Drilling is not Boring (4)

As discussed in the book, individual drilling has an edge that choral drilling can never capture, but there are some ways to jazz up choral drilling too.

Frontchaining

Longer phrases or sentences are a bit of a mouthful so they can be chunked and built up, for example:

‘Have you’ – (students repeat)

‘Have you ever been’ – (students repeat)

‘Have you ever been to New York?’ – (students repeat)

Backchaining – the same technique in reverse:

‘to New York?’

‘ever been to New York?’

‘Have you ever been to New York?’

For some inexplicable reason it is widely thought the teacher’s model is more accurate when backchaining. My experience agrees with this. Not only the rhythm and intonation, but the word stresses and schwas seem more natural and consistent.

Substitution

When dealing with longer phrases the chance for substitution immediately becomes apparent. Using the previous example one could easily substitute Chicago for New York, or Paris or wherever. In this way just a simple substitution can start to widen the scope of the drilling stage.

What about individual words? Here another opportunity arises. Let’s take a simple example, cat. The teacher models cat, and the students repeat. Then dog etc. Solid, basic drilling.
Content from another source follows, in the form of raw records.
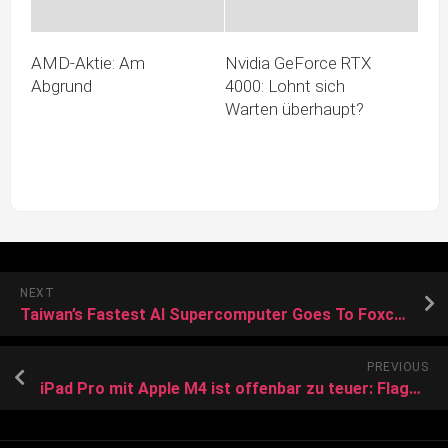
AMD‑Aktie: Am
Nvidia GeForce RTX
Abgrund
4000: Lohnt sich
Warten überhaupt?
NEXT
Taiwan’s Fastest AI Supercomputer Goes To Foxconn
PREVIOUS
iPad Pro mit Apple M4 ist offenbar zu teuer: Flaggschiff-Tablet verkauft sich laut Analyst schleppend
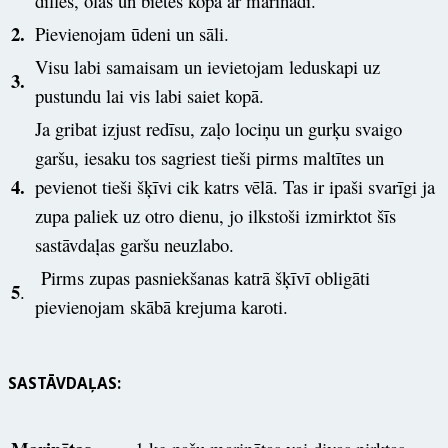
dilles, olas un bietes kopā ar marinādi.
2.
Pievienojam ūdeni un sāli.
Visu labi samaisam un ievietojam leduskapi uz
3.
pustundu lai vis labi saiet kopā.
Ja gribat izjust redīsu, zaļo lociņu un gurķu svaigo
garšu, iesaku tos sagriest tieši pirms maltītes un
4.
pevienot tieši šķīvi cik katrs vēlā. Tas ir ipaši svarīgi ja
zupa paliek uz otro dienu, jo ilkstoši izmirktot šīs
sastāvdaļas garšu neuzlabo.
Pirms zupas pasniekšanas katrā šķīvī obligāti
5
.
pievienojam skābā krejuma karoti.
SASTĀVDAĻAS:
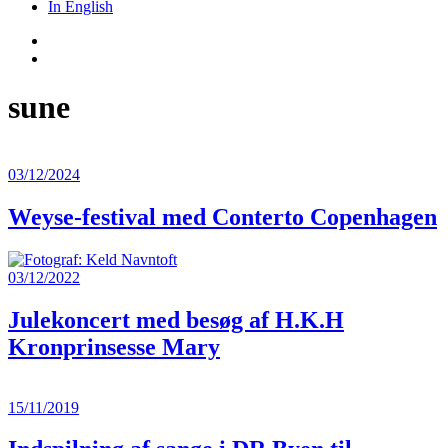
In English
sune
03/12/2024
Weyse-festival med Conterto Copenhagen
03/12/2022
Julekoncert med besøg af H.K.H
Kronprinsesse Mary
15/11/2019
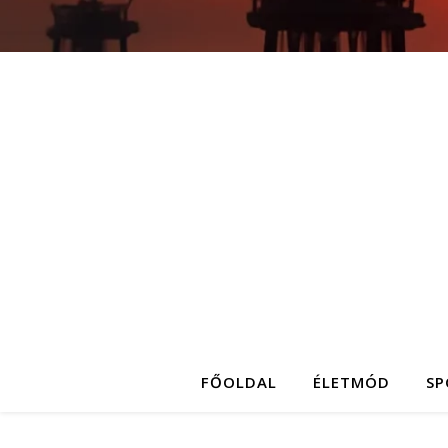
FŐOLDAL
ÉLETMÓD
SP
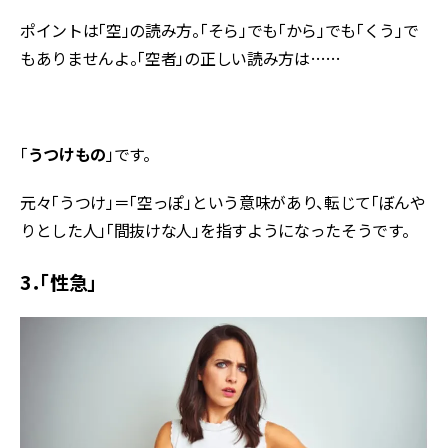
ポイントは「空」の読み方。「そら」でも「から」でも「くう」で
もありませんよ。「空者」の正しい読み方は……
「
うつけもの
」です。
元々「うつけ」＝「空っぽ」という意味があり、転じて「ぼんや
りとした人」「間抜けな人」を指すようになったそうです。
3．「性急」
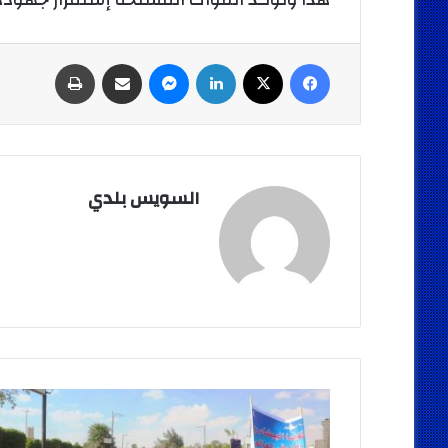
فيسبوك
‫X
لينكدإن
ماسنجر
مشاركة عبر البريد
طباعة
السويس بلدي
محافظ
السويس
يشارك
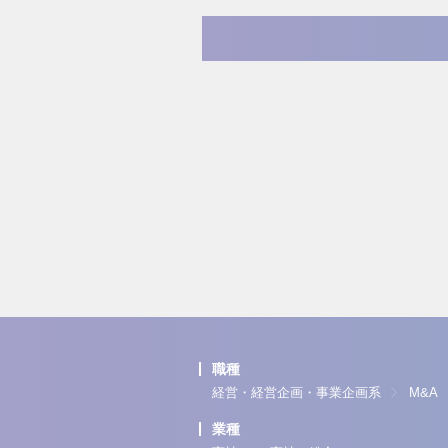
職種
経営・経営企画・事業企画系
M&A
業種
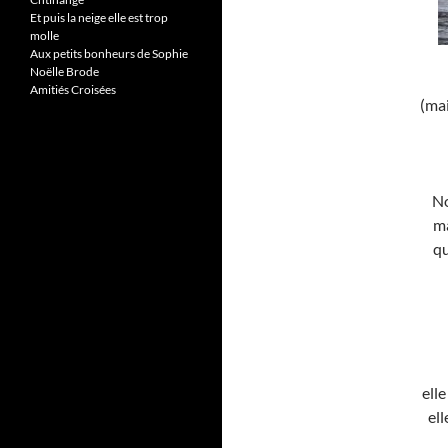
Et puis la neige elle est trop
molle
Aux petits bonheurs de Sophie
Noëlle Brode
Amitiés Croisées
(mai
No
ma
qu
ell
ell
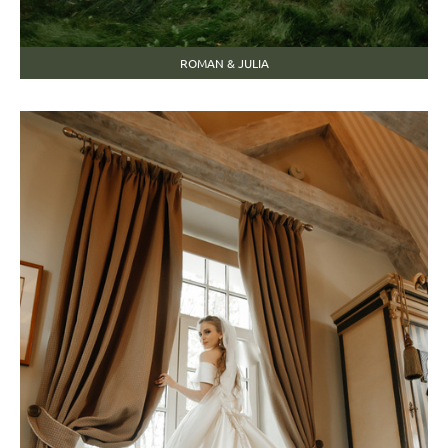
ROMAN & JULIA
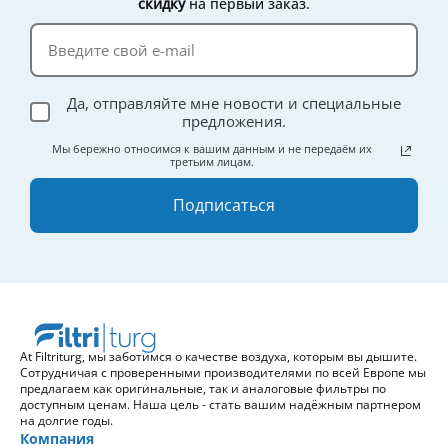
скидку
на первый заказ.
Да, отправляйте мне новости и специальные
предложения.
Мы бережно относимся к вашим данным и не передаём их
третьим лицам.
Подписаться
At Filtriturg, мы заботимся о качестве воздуха, которым вы дышите.
Сотрудничая с проверенными производителями по всей Европе мы
предлагаем как оригинальные, так и аналоговые фильтры по
доступным ценам. Наша цель - стать вашим надёжным партнером
на долгие годы.
Компания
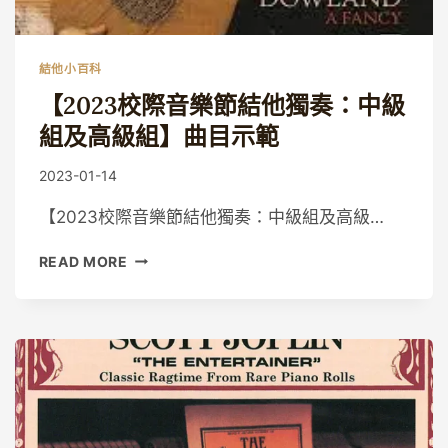
結他小百科
【2023校際音樂節結他獨奏：中級
組及高級組】曲目示範
By
2023-01-14
Guitaristic
【2023校際音樂節結他獨奏：中級組及高級…
【2023
READ MORE
校
際
音
樂
節
結
他
獨
奏：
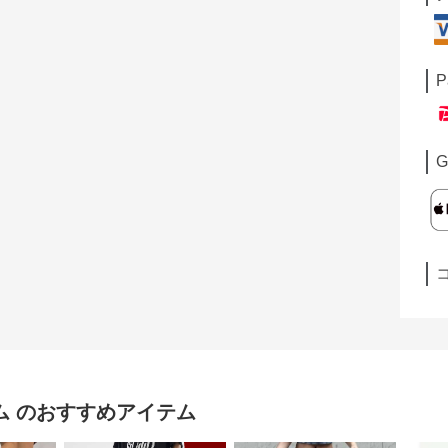
P
G
ム
のおすすめアイテム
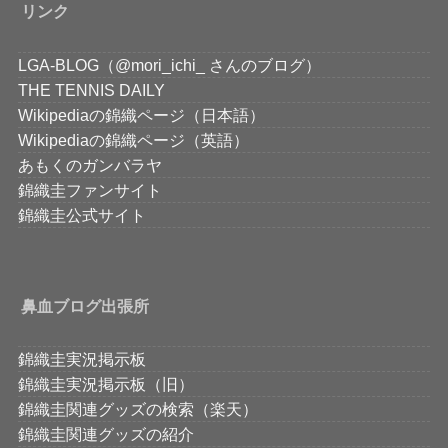
リンク
LGA-BLOG（@mori_ichi_ さんのブログ）
THE TENNIS DAILY
Wikipediaの錦織ページ（日本語）
Wikipediaの錦織ページ（英語）
あもくのガンバラヤ
錦織圭ファンサイト
錦織圭公式サイト
鼻血ブログ出張所
錦織圭実況掲示板
錦織圭実況掲示板（旧）
錦織圭関連グッズの検索（楽天）
錦織圭関連グッズの紹介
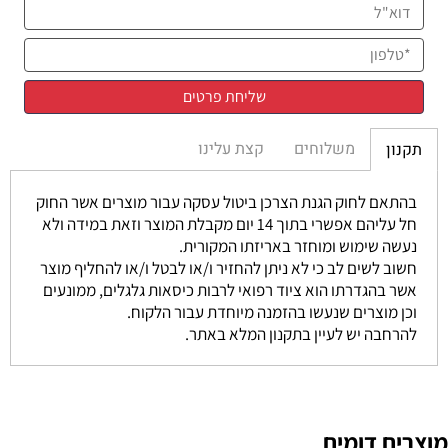
משלוחים
קצת עלינו
תקנון
בהתאם לחוק הגנת הצרכן ביטול עסקה עבור מוצרים אשר החוק
חל עליהם אפשרי בתוך 14 יום מקבלת המוצר וזאת במידה ולא
נעשה שימוש ומוחזר באריזתו המקורית.
חשוב לשים לב כי לא ניתן להחזיר ו/או לבטל ו/או להחליף מוצר
אשר בהגדרתו הוא ציוד רפואי לרבות כיסאות גלגלים, ממונעים
וכן מוצרים שנעשו בהזמנה מיוחדת עבור הלקוח.
להרחבה יש לעיין בתקנון המלא באתר.
מוצרים דומים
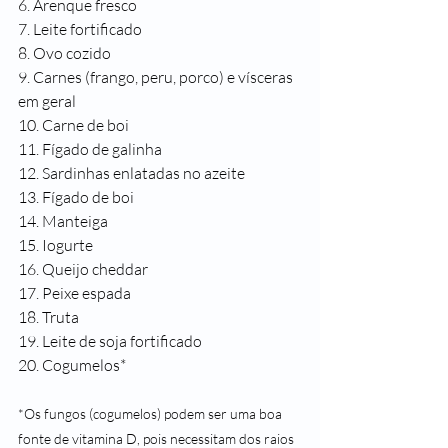
6. Arenque fresco
7. Leite fortificado
8. Ovo cozido
9. Carnes (frango, peru, porco) e vísceras 
em geral
10. Carne de boi
11. Fígado de galinha
12. Sardinhas enlatadas no azeite
13. Fígado de boi
14. Manteiga
15. Iogurte
16. Queijo cheddar
17. Peixe espada
18. Truta
19. Leite de soja fortificado
20. Cogumelos*
*Os fungos (cogumelos) podem ser uma boa 
fonte de vitamina D, pois necessitam dos raios 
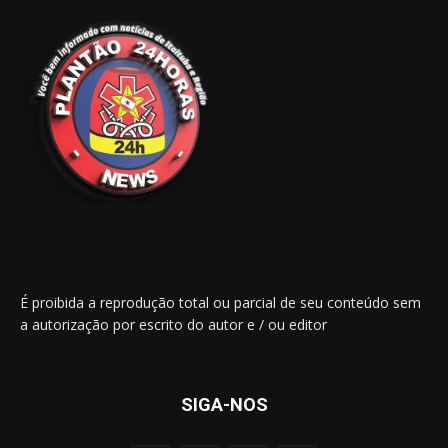
É proibida a reprodução total ou parcial de seu conteúdo sem
a autorização por escrito do autor e / ou editor
SIGA-NOS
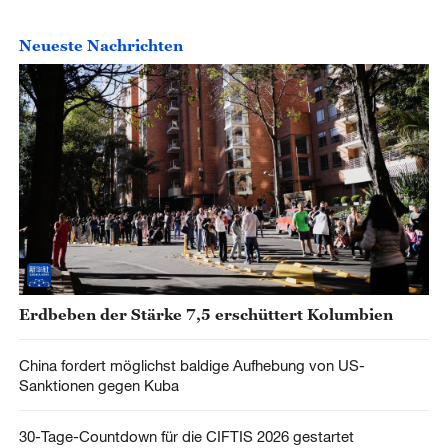
Neueste Nachrichten
Erdbeben der Stärke 7,5 erschüttert Kolumbien
China fordert möglichst baldige Aufhebung von US-
Sanktionen gegen Kuba
30-Tage-Countdown für die CIFTIS 2026 gestartet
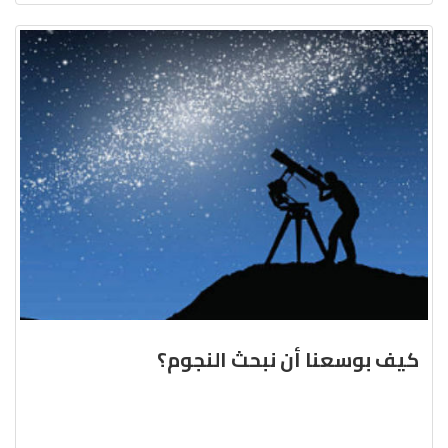
كيف بوسعنا أن نبحث النجوم؟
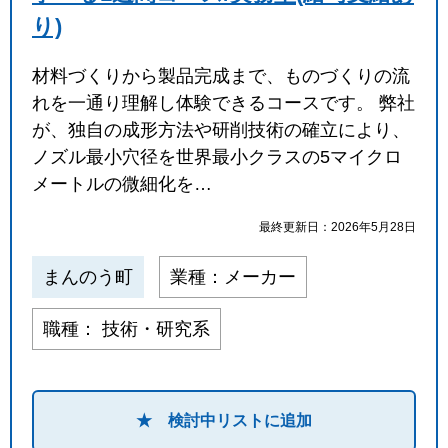
り)
材料づくりから製品完成まで、ものづくりの流
れを一通り理解し体験できるコースです。 弊社
が、独自の成形方法や研削技術の確立により、
ノズル最小穴径を世界最小クラスの5マイクロ
メートルの微細化を…
最終更新日：2026年5月28日
まんのう町
業種：メーカー
職種： 技術・研究系
★ 検討中リストに追加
Now let’s add a tiny bit of context: the cat. Students also need to deal with the definite article, one of the most widely-used words in English, and not the easiest to pronounce. Or how about a cat, and some cats. Adding the indefinite article indicates the noun is countable, and we confirm this with the plural /s/ which is one of the three common plural endings. Dogs with /z/ is one of the others. Substitution opens up a whole new avenue of options.

With verbs we may decide not to stop with the basic form, and to include the past form and past participle, for example take, plus took and taken, helping to reinforce the three main verb forms. Or we may wish to add collocations, take a photo, take a bath, take a walk, or even take five. The possibilities are endless.

Obviously we can tailor-make the drilling to the surrounding classroom ecology. Drilling thus becomes not only pronunciation practice but knits into the whole fabric of the lesson and the course.

When to use drilling in a lesson? Conventional wisdom has it that drilling be used after meaning is established. Not every student will have understood everything, but I feel the point is largely valid, so general understanding should come before drilling. And drilling is clearly a very controlled exercise so would usually come before more fluency-based activities. And it should blend with the ebb and flow of a lesson. So it’s a judgment call for each teacher, but nearer the start of the lesson than the end is my best answer.

Some teachers may feel uncomfortable forcing the class to mimic their own form of English accent, perhaps even citing linguistic imperialism. This is a totally understandable reluctance, but consider the student who requests help with a forthcoming speech contest. What do you do? Model the speech. Many times. And what about pronunciation correction, what do you do? Model the correction. Drilling in all bar name.

Teachers may rather use a CD/mp3 as the model, which is fine, though a little awkward, and you could even be accused of forcing the students to mimic the accent from the recording. Everyone has an accent. At the end of the day there is nothing like a live voice from a live person.

If drilling really isn’t for you, then fair enough, it’s not critical, though I do feel you are missing a trick.